__Work required__
When you reach the line with "Figure 3. Effect", transcribe it and each line after it through the last one below, exactly. Pictures stay out.

[Recorded data]
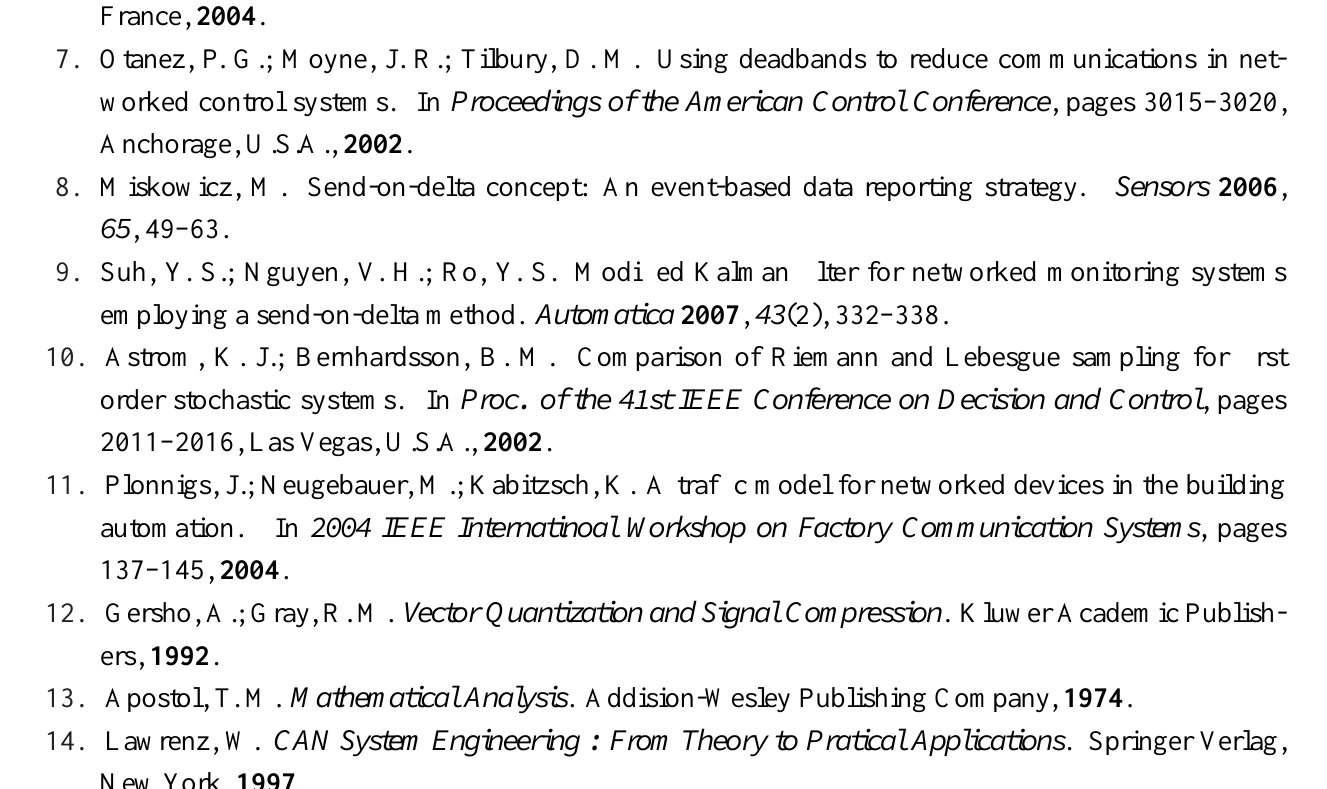
Figure 8 . Oscillation problem when only x Anchorage, U.S.A., 2001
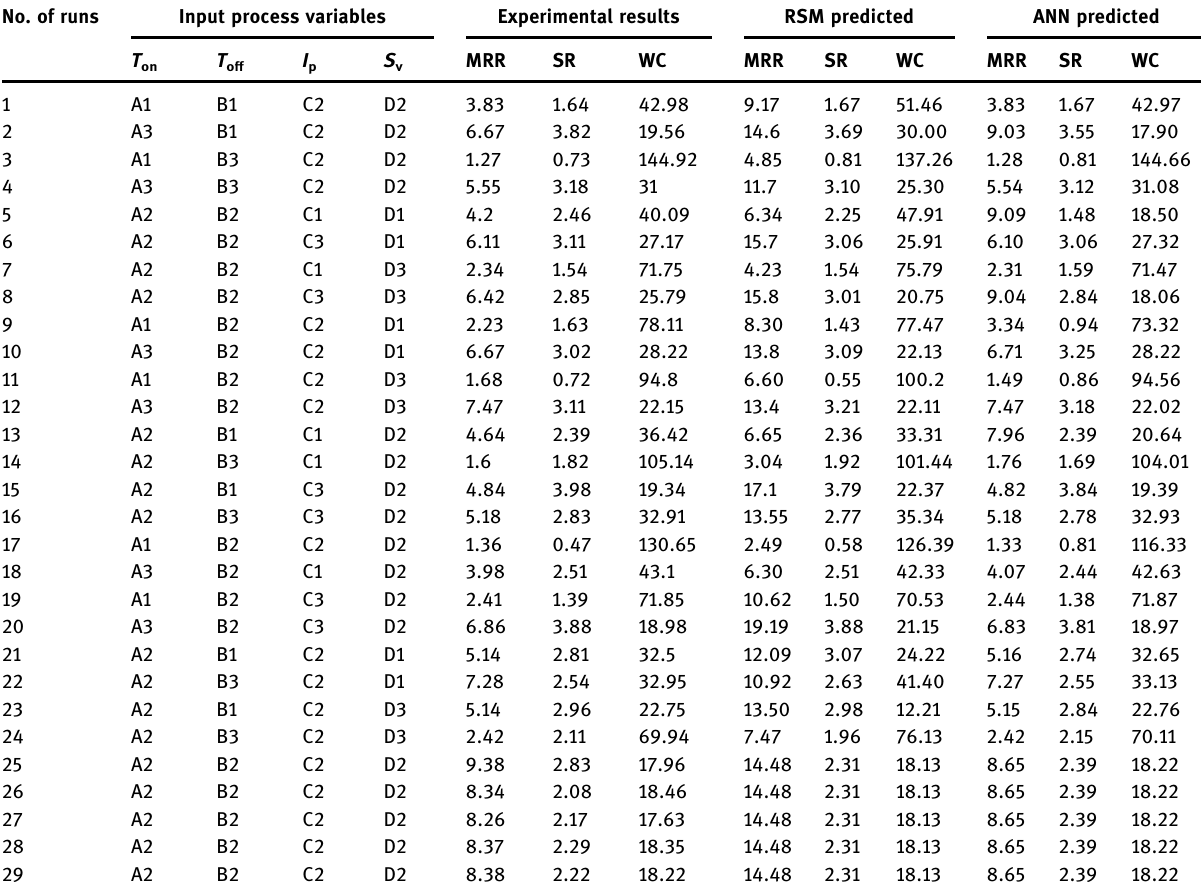
Table 2: Experimental runs No. of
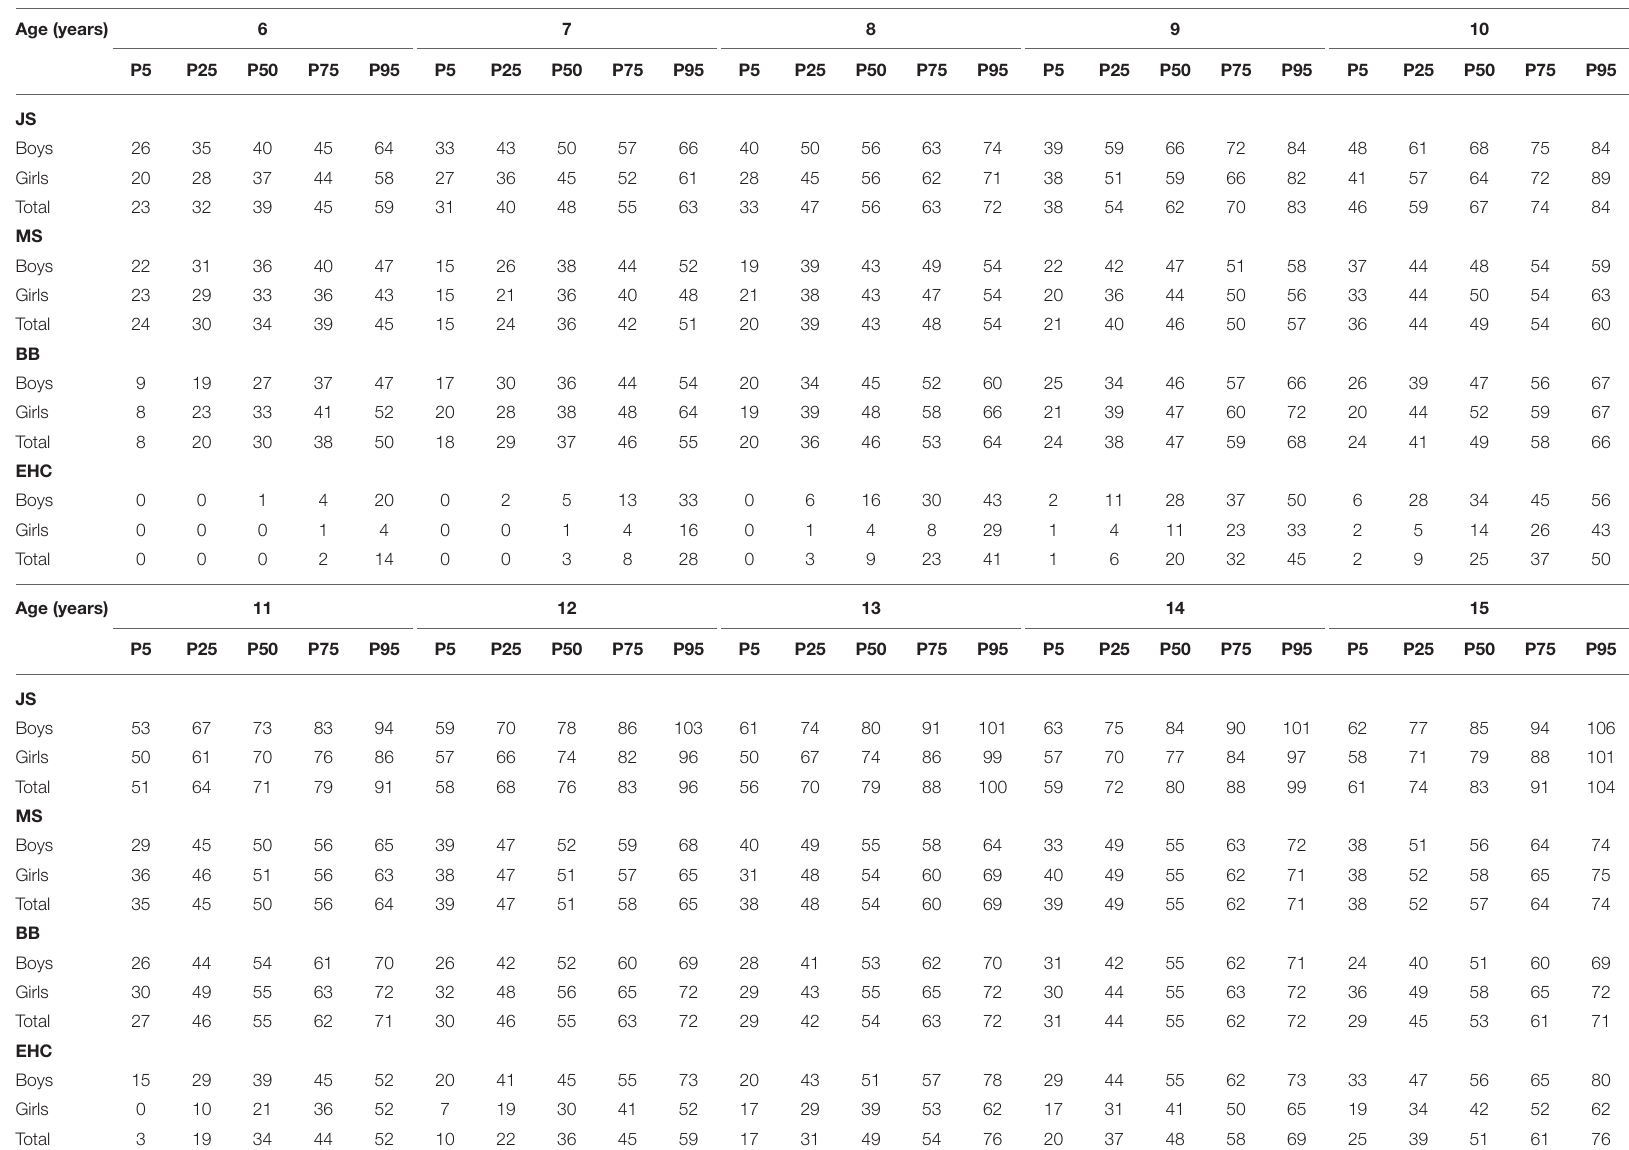
TABLE 4 | Overview of the raw scores that correspond with the 5th, 25th, 50th, 75th, and 95th percentile on each of the four test items of the KTK3 + test battery (JS, jumping sideways; MS, moving sideways; BB, balancing backwards; EHC, eye-hand coordination) according to sex and age (per year). Age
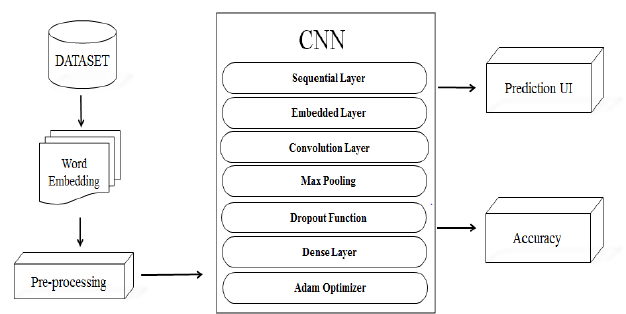
Fig.2. Convolution Neural Network and its Hidden Layers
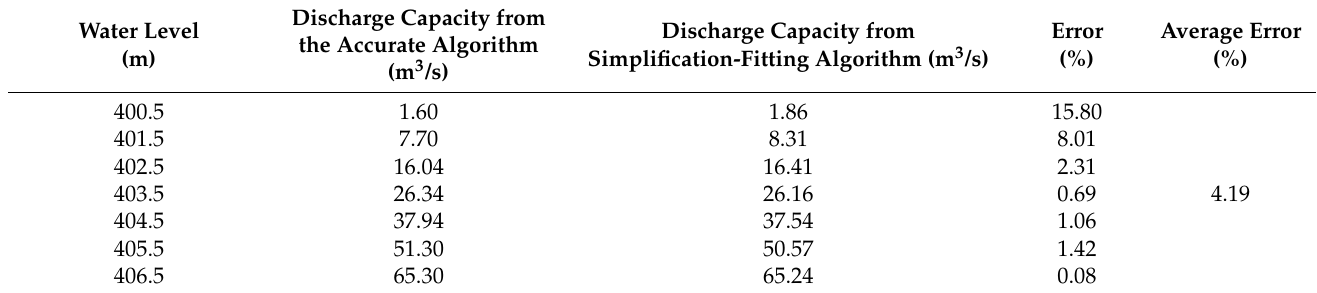
Table 2. Statistical table on errors in both simplified and accurate algorithms in the free discharge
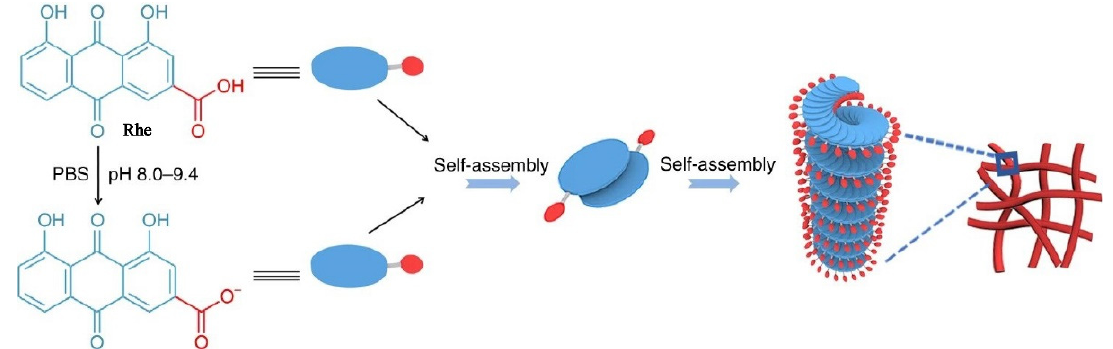
Figure 2. Schematic representation of the self-assembly mechanism of the rhein hydrogel [16] .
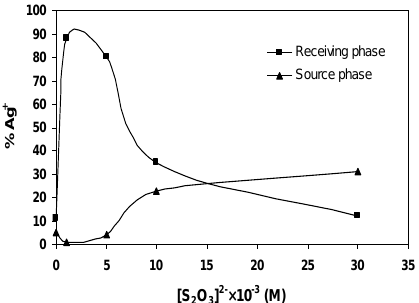
Figure 3. Effect of thiosulfate anion (S O 32- ) concentration in the receiving phase on Ag + 2 cation transport. Experimental conditions: source phase, 10 ml of 3.0×10 -4 M Ag + cation and 3.0×10 -3 M picric acid at pH 4; liquid membrane phase, 50 ml of 1.0×10 -3 M carrier in DCM; receiving phase, 5 ml of varying concentration of S O 32- at pH 3; time of transport, 4 2 hours. Table 2. Effect of different stripping agents present in the receiving phase on Ag + cation transport a .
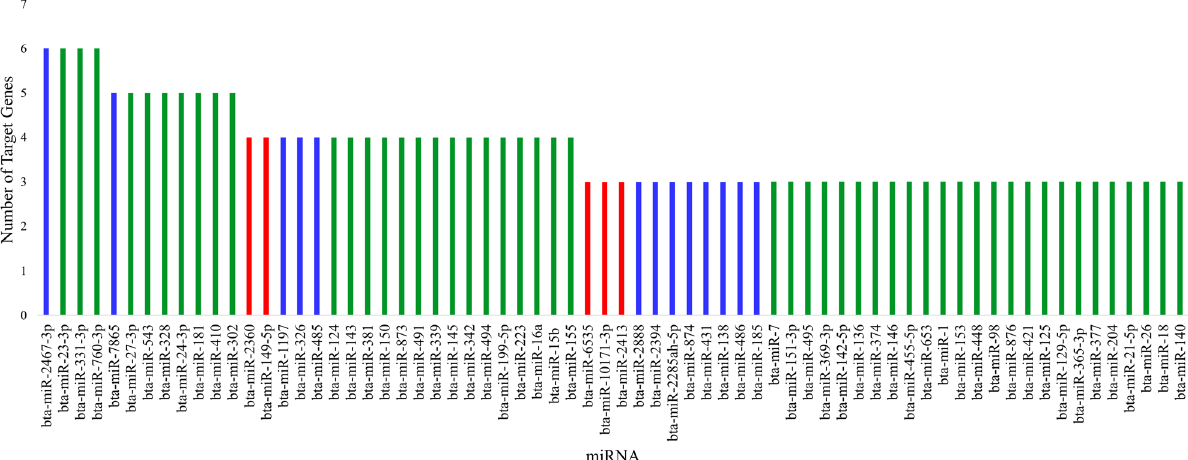
Figure 4. miRNA predicted to bind to three or more target genes. The red bars are miRNA predicted to bind to 3 ′ UTR, CDS, and 5 ′ UTR. The blue bars represent miRNA binding to two of the three regions. The green bars are miRNA predicted to bind to one of the three regions. Figure created with Microsoft Excel (2013) (https:// www. micro soft. com/ en- us/ micro soft- 365/ excel).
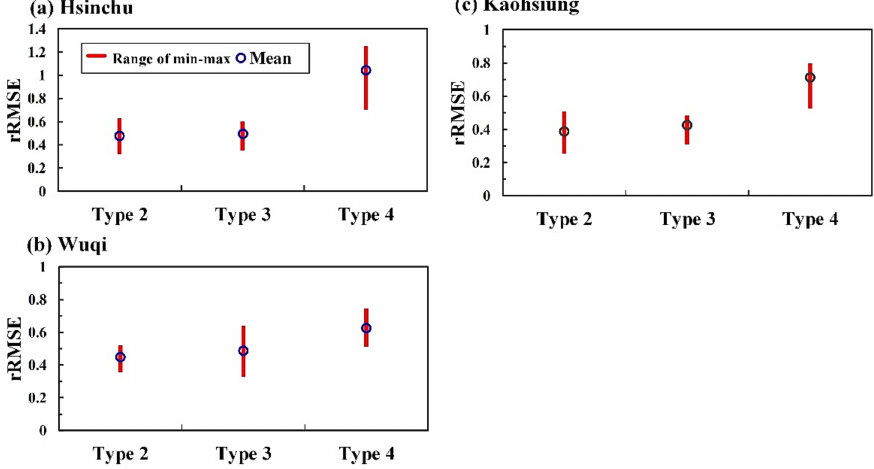
Figure 14. Range of min-max and mean values (lead time = 1–6 h) of relative root mean squared error (rRMSE) at ( a ) Hsinchu, ( b ) Wuqi, and ( c ) Kaohsiung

__Answer__
Figure 3. Effect of thiosulfate anion (S O 32- ) concentration in the receiving phase on Ag + 2 cation transport. Experimental conditions: source phase, 10 ml of 3.0×10 -4 M Ag + cation and 3.0×10 -3 M picric acid at pH 4; liquid membrane phase, 50 ml of 1.0×10 -3 M carrier in DCM; receiving phase, 5 ml of varying concentration of S O 32- at pH 3; time of transport, 4 2 hours. Table 2. Effect of different stripping agents present in the receiving phase on Ag + cation transport a .
Figure 4. miRNA predicted to bind to three or more target genes. The red bars are miRNA predicted to bind to 3 ′ UTR, CDS, and 5 ′ UTR. The blue bars represent miRNA binding to two of the three regions. The green bars are miRNA predicted to bind to one of the three regions. Figure created with Microsoft Excel (2013) (https:// www. micro soft. com/ en- us/ micro soft- 365/ excel).
Figure 14. Range of min-max and mean values (lead time = 1–6 h) of relative root mean squared error (rRMSE) at ( a ) Hsinchu, ( b ) Wuqi, and ( c ) Kaohsiung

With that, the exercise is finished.